The problem with the pursuit of ‘prestige’ is that it is an inherently zero-sum game. What prestige UT gains must come at the loss of a university somewhere else (Berkeley or Columbus). This leads to an endless arms race in rising salaries and falling workload for article-generating academic stars, accelerating the rise in costs for students while distracting energy and initiative away from the quality of instruction.
How shall I proceed?

One way: rephrase the first two sentences.  The problem with the pursuit of 'train speed' is that it is an inherently zero-sum game.  What prestige The Milwaukee Road gains must come at the loss of a railroad somewhere else (Burlington or Chicago and North Western.)  Think again: isn't a faster service a benefit to travellers, no matter whether it's Milwaukee or Burlington or the Rock Island or the Soo Line rewriting the timetables?

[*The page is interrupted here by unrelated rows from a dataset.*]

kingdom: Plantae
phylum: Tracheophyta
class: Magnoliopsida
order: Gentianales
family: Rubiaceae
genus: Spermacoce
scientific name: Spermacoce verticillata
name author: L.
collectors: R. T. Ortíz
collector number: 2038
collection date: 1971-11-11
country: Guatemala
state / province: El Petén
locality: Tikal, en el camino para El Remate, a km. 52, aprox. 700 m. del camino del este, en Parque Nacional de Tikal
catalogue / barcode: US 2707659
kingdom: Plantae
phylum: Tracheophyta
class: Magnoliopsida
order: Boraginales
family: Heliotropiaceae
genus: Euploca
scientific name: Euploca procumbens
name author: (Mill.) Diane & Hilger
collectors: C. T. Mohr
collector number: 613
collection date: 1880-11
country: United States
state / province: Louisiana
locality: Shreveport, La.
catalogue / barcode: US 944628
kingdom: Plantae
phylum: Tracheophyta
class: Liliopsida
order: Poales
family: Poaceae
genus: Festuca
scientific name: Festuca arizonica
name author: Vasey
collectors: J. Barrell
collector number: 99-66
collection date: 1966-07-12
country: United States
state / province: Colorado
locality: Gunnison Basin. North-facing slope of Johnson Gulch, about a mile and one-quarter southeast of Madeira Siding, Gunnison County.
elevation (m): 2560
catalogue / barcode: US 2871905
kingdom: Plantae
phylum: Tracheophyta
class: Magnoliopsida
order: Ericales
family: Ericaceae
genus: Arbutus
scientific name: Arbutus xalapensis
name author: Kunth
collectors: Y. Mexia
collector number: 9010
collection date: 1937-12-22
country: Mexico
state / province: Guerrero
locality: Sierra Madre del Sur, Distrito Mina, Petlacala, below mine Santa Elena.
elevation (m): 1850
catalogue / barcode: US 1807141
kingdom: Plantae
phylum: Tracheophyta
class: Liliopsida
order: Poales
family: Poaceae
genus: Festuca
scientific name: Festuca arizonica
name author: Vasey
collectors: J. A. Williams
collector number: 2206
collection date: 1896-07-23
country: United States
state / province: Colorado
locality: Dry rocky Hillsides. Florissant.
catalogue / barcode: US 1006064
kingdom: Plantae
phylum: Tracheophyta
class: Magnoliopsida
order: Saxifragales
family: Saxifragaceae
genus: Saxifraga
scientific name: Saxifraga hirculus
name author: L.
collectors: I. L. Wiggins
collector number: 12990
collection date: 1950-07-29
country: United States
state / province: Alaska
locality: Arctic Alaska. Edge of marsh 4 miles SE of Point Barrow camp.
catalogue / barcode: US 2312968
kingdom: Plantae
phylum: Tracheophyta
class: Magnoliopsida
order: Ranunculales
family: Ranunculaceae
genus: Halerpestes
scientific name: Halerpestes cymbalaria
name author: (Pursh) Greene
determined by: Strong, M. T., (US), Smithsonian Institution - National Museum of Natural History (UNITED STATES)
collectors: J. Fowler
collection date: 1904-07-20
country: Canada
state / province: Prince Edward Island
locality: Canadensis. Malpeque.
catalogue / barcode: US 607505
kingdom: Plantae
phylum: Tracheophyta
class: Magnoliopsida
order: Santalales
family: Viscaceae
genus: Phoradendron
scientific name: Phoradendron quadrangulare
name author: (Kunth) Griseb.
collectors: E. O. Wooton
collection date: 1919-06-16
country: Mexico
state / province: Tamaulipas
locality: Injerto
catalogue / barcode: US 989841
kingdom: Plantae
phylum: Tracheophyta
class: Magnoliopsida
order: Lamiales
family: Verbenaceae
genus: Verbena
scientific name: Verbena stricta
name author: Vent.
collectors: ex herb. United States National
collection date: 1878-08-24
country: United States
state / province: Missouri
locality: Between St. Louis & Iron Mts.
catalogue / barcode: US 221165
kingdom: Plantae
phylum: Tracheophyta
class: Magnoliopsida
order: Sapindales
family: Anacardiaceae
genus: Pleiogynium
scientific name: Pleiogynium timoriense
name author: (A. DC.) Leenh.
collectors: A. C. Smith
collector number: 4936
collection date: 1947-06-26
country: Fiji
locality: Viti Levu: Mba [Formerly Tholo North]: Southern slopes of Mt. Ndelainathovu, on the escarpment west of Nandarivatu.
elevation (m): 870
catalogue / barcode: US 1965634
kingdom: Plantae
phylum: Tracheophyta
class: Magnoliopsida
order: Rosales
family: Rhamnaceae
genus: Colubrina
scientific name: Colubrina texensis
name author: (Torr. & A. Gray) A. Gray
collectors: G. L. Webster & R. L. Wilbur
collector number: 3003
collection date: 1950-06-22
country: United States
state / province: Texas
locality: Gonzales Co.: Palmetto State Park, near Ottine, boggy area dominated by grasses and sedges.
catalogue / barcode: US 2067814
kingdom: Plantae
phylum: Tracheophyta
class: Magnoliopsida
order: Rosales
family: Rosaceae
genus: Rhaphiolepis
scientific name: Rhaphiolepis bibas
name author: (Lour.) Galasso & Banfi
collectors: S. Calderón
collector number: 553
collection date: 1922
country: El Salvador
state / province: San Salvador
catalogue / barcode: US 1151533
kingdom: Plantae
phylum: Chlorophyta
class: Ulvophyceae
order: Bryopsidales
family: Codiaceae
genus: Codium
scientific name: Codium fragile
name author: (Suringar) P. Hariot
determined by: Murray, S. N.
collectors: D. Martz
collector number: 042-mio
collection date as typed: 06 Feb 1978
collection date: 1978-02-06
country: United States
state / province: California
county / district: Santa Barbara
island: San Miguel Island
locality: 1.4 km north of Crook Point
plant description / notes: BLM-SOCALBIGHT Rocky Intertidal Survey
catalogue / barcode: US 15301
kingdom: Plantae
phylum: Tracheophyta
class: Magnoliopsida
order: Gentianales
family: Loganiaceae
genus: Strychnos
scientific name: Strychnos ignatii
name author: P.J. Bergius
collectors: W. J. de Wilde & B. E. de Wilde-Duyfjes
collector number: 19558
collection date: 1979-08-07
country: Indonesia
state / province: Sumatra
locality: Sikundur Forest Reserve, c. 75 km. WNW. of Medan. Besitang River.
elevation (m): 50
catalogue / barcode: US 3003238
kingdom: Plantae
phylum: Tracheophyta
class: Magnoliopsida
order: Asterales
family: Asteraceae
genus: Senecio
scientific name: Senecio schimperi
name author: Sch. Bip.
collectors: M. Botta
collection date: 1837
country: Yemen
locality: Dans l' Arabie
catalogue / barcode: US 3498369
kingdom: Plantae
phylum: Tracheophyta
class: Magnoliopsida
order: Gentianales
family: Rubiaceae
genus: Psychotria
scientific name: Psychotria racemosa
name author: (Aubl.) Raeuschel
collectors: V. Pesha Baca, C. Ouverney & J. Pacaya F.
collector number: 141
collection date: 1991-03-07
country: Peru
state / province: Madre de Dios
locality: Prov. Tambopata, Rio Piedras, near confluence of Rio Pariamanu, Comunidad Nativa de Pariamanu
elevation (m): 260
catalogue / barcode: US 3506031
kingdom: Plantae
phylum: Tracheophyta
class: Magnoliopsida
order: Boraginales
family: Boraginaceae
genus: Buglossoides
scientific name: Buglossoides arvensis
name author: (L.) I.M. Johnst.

And thus the heart of the matter: in what way does the market test for academic credentials work?   The author's premise appears to be that administrators engage in expense-preference behavior (why should managers not act like managers everywhere?) by recruiting professors who lend their names (and their grant money) to the institution, while providing nothing for the students.  Perhaps it is sufficient for the most selective institutions to assemble classes of high achieving self-starters who will polish their human capital with little contact with those star professors who, snarking about falling workload notwithstanding, are focusing on their grants, and their publishing.

But where there is expense-preference behavior, there is implicitly a constraint that the managers must satisfy lest they get fired.  In for-profit businesses, managerial models have a minimum level of profit the firm must earn in order to satisfy the stockholders at the same time the managers are pursuing their goals of sales or market share or growth or emoluments.

Such a constraint is less easy to motivate in a world of non-profit institutions with at least some ability to credibly signal the ability of their clients.  But costs that rise for students at a rate higher than the appreciation in value of the signal (or the return on human capital) are incentives to substitute, and substitution implies the enforcement of constraints.

Thus, the column does not rule out institutions imitating the academic profile of the most highly regarded institutions, and competing on dimensions of student services other than funded research or big time sports.